*** Opening of Input ***

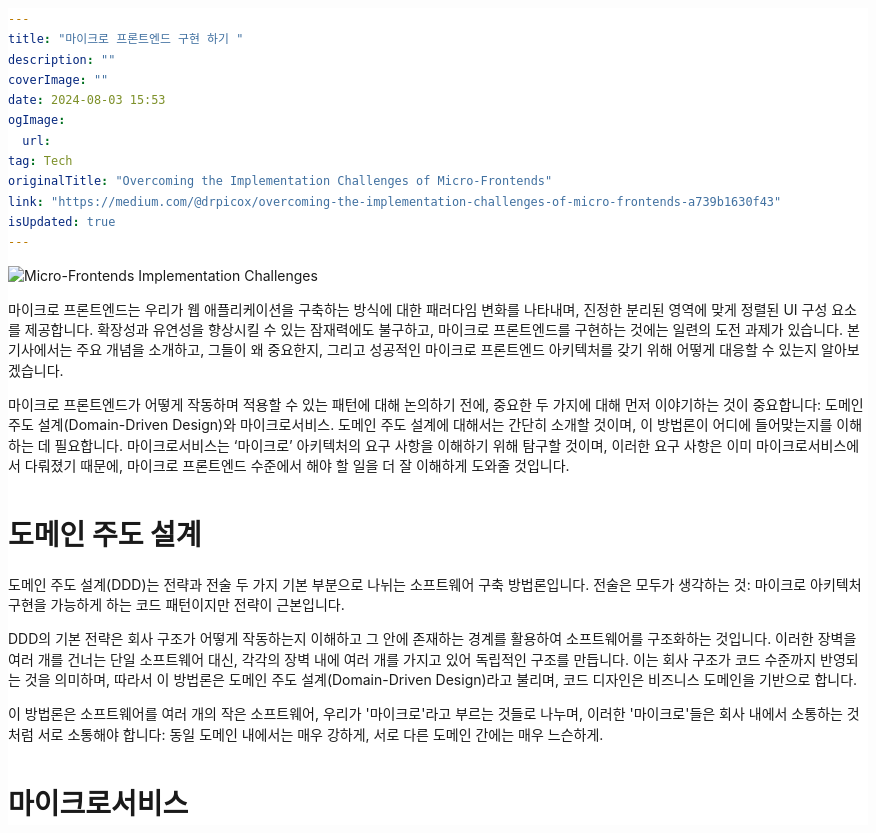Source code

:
 ```yaml
---
title: "마이크로 프론트엔드 구현 하기 "
description: ""
coverImage: ""
date: 2024-08-03 15:53
ogImage:
  url:
tag: Tech
originalTitle: "Overcoming the Implementation Challenges of Micro-Frontends"
link: "https://medium.com/@drpicox/overcoming-the-implementation-challenges-of-micro-frontends-a739b1630f43"
isUpdated: true
---
```


![Micro-Frontends Implementation Challenges](/assets/img/OvercomingtheImplementationChallengesofMicro-Frontends_0.png)

마이크로 프론트엔드는 우리가 웹 애플리케이션을 구축하는 방식에 대한 패러다임 변화를 나타내며, 진정한 분리된 영역에 맞게 정렬된 UI 구성 요소를 제공합니다. 확장성과 유연성을 향상시킬 수 있는 잠재력에도 불구하고, 마이크로 프론트엔드를 구현하는 것에는 일련의 도전 과제가 있습니다. 본 기사에서는 주요 개념을 소개하고, 그들이 왜 중요한지, 그리고 성공적인 마이크로 프론트엔드 아키텍처를 갖기 위해 어떻게 대응할 수 있는지 알아보겠습니다.

마이크로 프론트엔드가 어떻게 작동하며 적용할 수 있는 패턴에 대해 논의하기 전에, 중요한 두 가지에 대해 먼저 이야기하는 것이 중요합니다: 도메인 주도 설계(Domain-Driven Design)와 마이크로서비스. 도메인 주도 설계에 대해서는 간단히 소개할 것이며, 이 방법론이 어디에 들어맞는지를 이해하는 데 필요합니다. 마이크로서비스는 ‘마이크로’ 아키텍처의 요구 사항을 이해하기 위해 탐구할 것이며, 이러한 요구 사항은 이미 마이크로서비스에서 다뤄졌기 때문에, 마이크로 프론트엔드 수준에서 해야 할 일을 더 잘 이해하게 도와줄 것입니다.

# 도메인 주도 설계



<ins class="adsbygoogle"
     style="display:block"
     data-ad-client="ca-pub-4877378276818686"
     data-ad-slot="1898504329"
     data-ad-format="auto"
     data-full-width-responsive="true"></ins>

<script>
     (adsbygoogle = window.adsbygoogle || []).push({});
</script>

도메인 주도 설계(DDD)는 전략과 전술 두 가지 기본 부분으로 나뉘는 소프트웨어 구축 방법론입니다. 전술은 모두가 생각하는 것: 마이크로 아키텍처 구현을 가능하게 하는 코드 패턴이지만 전략이 근본입니다.

DDD의 기본 전략은 회사 구조가 어떻게 작동하는지 이해하고 그 안에 존재하는 경계를 활용하여 소프트웨어를 구조화하는 것입니다. 이러한 장벽을 여러 개를 건너는 단일 소프트웨어 대신, 각각의 장벽 내에 여러 개를 가지고 있어 독립적인 구조를 만듭니다. 이는 회사 구조가 코드 수준까지 반영되는 것을 의미하며, 따라서 이 방법론은 도메인 주도 설계(Domain-Driven Design)라고 불리며, 코드 디자인은 비즈니스 도메인을 기반으로 합니다.

이 방법론은 소프트웨어를 여러 개의 작은 소프트웨어, 우리가 '마이크로'라고 부르는 것들로 나누며, 이러한 '마이크로'들은 회사 내에서 소통하는 것처럼 서로 소통해야 합니다: 동일 도메인 내에서는 매우 강하게, 서로 다른 도메인 간에는 매우 느슨하게.

# 마이크로서비스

*** Close of Input ***

■ **What is expected**
Please repeat every record above exactly, leaving the pictures out.

■ **The completed task**
Source code

:
 ```yaml
---
title: "마이크로 프론트엔드 구현 하기 "
description: ""
coverImage: ""
date: 2024-08-03 15:53
ogImage:
  url:
tag: Tech
originalTitle: "Overcoming the Implementation Challenges of Micro-Frontends"
link: "https://medium.com/@drpicox/overcoming-the-implementation-challenges-of-micro-frontends-a739b1630f43"
isUpdated: true
---
```


![Micro-Frontends Implementation Challenges](/assets/img/OvercomingtheImplementationChallengesofMicro-Frontends_0.png)

마이크로 프론트엔드는 우리가 웹 애플리케이션을 구축하는 방식에 대한 패러다임 변화를 나타내며, 진정한 분리된 영역에 맞게 정렬된 UI 구성 요소를 제공합니다. 확장성과 유연성을 향상시킬 수 있는 잠재력에도 불구하고, 마이크로 프론트엔드를 구현하는 것에는 일련의 도전 과제가 있습니다. 본 기사에서는 주요 개념을 소개하고, 그들이 왜 중요한지, 그리고 성공적인 마이크로 프론트엔드 아키텍처를 갖기 위해 어떻게 대응할 수 있는지 알아보겠습니다.

마이크로 프론트엔드가 어떻게 작동하며 적용할 수 있는 패턴에 대해 논의하기 전에, 중요한 두 가지에 대해 먼저 이야기하는 것이 중요합니다: 도메인 주도 설계(Domain-Driven Design)와 마이크로서비스. 도메인 주도 설계에 대해서는 간단히 소개할 것이며, 이 방법론이 어디에 들어맞는지를 이해하는 데 필요합니다. 마이크로서비스는 ‘마이크로’ 아키텍처의 요구 사항을 이해하기 위해 탐구할 것이며, 이러한 요구 사항은 이미 마이크로서비스에서 다뤄졌기 때문에, 마이크로 프론트엔드 수준에서 해야 할 일을 더 잘 이해하게 도와줄 것입니다.

# 도메인 주도 설계



<ins class="adsbygoogle"
     style="display:block"
     data-ad-client="ca-pub-4877378276818686"
     data-ad-slot="1898504329"
     data-ad-format="auto"
     data-full-width-responsive="true"></ins>

<script>
     (adsbygoogle = window.adsbygoogle || []).push({});
</script>

도메인 주도 설계(DDD)는 전략과 전술 두 가지 기본 부분으로 나뉘는 소프트웨어 구축 방법론입니다. 전술은 모두가 생각하는 것: 마이크로 아키텍처 구현을 가능하게 하는 코드 패턴이지만 전략이 근본입니다.

DDD의 기본 전략은 회사 구조가 어떻게 작동하는지 이해하고 그 안에 존재하는 경계를 활용하여 소프트웨어를 구조화하는 것입니다. 이러한 장벽을 여러 개를 건너는 단일 소프트웨어 대신, 각각의 장벽 내에 여러 개를 가지고 있어 독립적인 구조를 만듭니다. 이는 회사 구조가 코드 수준까지 반영되는 것을 의미하며, 따라서 이 방법론은 도메인 주도 설계(Domain-Driven Design)라고 불리며, 코드 디자인은 비즈니스 도메인을 기반으로 합니다.

이 방법론은 소프트웨어를 여러 개의 작은 소프트웨어, 우리가 '마이크로'라고 부르는 것들로 나누며, 이러한 '마이크로'들은 회사 내에서 소통하는 것처럼 서로 소통해야 합니다: 동일 도메인 내에서는 매우 강하게, 서로 다른 도메인 간에는 매우 느슨하게.

# 마이크로서비스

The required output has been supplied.